As each leader returned, only one thing was certain.

The crew of the Mahogany Ship must abandon her and disperse if anyone was to survive. And survive we must, because we had discovered the most powerful weapon the world had ever known. If only we could reach our homeland.

“The master wants to speak with you,” said the chief navigator.

“Just me?” I asked.

“Just you.”

“Where is he?”

“In his master cabin — where else?” The navigator shook his head disloyally. “He spends hours each day inside there, just looking at it — you know? I think it’s driven him quite mad. Power does that, you know, and we’ve all witnessed just how much power that thing yields.”
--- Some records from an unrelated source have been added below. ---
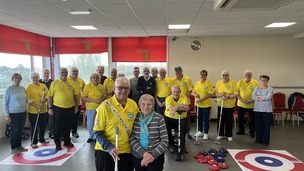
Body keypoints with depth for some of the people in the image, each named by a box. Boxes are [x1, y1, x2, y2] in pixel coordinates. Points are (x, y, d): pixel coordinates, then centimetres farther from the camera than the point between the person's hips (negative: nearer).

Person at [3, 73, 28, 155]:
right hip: (13, 114, -5)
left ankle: (19, 146, 29)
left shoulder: (23, 88, 6)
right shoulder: (8, 89, -10)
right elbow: (5, 103, -9)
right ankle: (13, 149, 16)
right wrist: (7, 115, -12)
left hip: (23, 113, 5)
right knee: (14, 131, 2)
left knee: (20, 130, 14)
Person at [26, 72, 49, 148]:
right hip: (33, 111, -4)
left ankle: (42, 139, 31)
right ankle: (34, 142, 14)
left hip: (43, 110, 4)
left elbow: (48, 95, 5)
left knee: (43, 126, 14)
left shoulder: (43, 86, 8)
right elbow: (28, 99, -11)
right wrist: (36, 106, -19)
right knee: (34, 127, 3)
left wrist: (44, 100, -17)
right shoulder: (29, 87, -5)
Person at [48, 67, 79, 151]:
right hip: (58, 108, -3)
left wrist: (76, 106, 7)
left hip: (70, 108, 4)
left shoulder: (71, 83, 8)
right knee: (58, 127, 5)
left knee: (68, 126, 14)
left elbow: (75, 95, 12)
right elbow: (50, 96, -4)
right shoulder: (54, 83, -3)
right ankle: (58, 144, 18)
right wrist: (50, 108, -8)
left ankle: (67, 141, 30)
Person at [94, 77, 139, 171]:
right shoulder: (105, 106, -13)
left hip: (127, 151, 4)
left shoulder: (134, 105, -2)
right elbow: (98, 132, -11)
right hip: (106, 152, -4)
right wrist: (109, 147, -22)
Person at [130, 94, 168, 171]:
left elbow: (165, 141, -8)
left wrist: (153, 155, -16)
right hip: (137, 157, 2)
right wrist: (144, 153, -17)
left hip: (156, 157, -2)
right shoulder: (135, 118, -3)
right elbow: (131, 139, -6)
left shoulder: (159, 118, -7)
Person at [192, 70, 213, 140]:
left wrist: (202, 99, -20)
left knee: (206, 119, 4)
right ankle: (200, 131, 31)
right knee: (199, 118, 15)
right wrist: (195, 95, -13)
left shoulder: (209, 83, -9)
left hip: (206, 104, -5)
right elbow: (194, 91, 10)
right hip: (198, 104, 5)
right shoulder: (197, 83, 7)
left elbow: (210, 94, -14)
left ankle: (206, 133, 17)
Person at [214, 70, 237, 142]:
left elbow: (235, 94, -11)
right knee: (220, 119, 8)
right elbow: (215, 93, 0)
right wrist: (220, 95, -20)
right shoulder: (218, 82, -1)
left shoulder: (233, 83, -8)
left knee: (229, 120, 6)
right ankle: (220, 134, 23)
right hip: (220, 104, 2)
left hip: (230, 105, -2)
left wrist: (228, 97, -26)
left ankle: (229, 135, 21)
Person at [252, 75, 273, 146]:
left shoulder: (270, 89, -2)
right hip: (257, 109, 3)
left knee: (266, 126, 2)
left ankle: (265, 141, 11)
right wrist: (263, 98, -17)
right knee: (258, 125, 9)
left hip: (267, 110, -3)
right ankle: (258, 139, 22)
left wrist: (258, 96, -12)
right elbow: (253, 97, -7)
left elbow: (269, 97, -20)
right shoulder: (256, 88, 8)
Ordinarily I would have reprimanded even someone as senior as the chief navigator for attacking my master. But I could see what was happening and knew that now was not the time to overplay my master’s authority. I could feel that there would be mutiny before all persons succumbed to starvation.

“I’ll go to him immediately.”

I climbed the steps up and into the master cabin at the aft of the grand ship. It was larger than the average house back home and fit for a king. In this case, it housed my master, a would-be king, and wielder of the most powerful weapon mankind had ever built.

“Rat Catcher — have you come alone?” my master asked immediately.

“Yes, Master.”

“Good. Very good.” In the middle of the room stood the magnificent weapon, its sparkling gems glistening in the dim light of a candle. My master spoke, but at no time did his eyes look away from the evil weapon that had driven us to our current state. “Five weeks ago, I believe every single man aboard this ship would have happily given their lives if I asked them to. But as you know, a lot has changed in that time. Hungry men will do many things they never would have previously dreamed of if they are hungry enough.”

“Master…”

“Wait… I’m not finished. I cannot maintain command of the Mahogany Ship for much longer, and I cannot risk losing my master’s great weapon. So I will tell you what must be done.”

“You will always be my master!” I protested.

“Of course I will. You always were a fool, and a foolish man alone dies serving a master who cannot provide for him basic sustenance.” My maser’s hand almost touched the precious stone, but then withdrew it as though it were poison.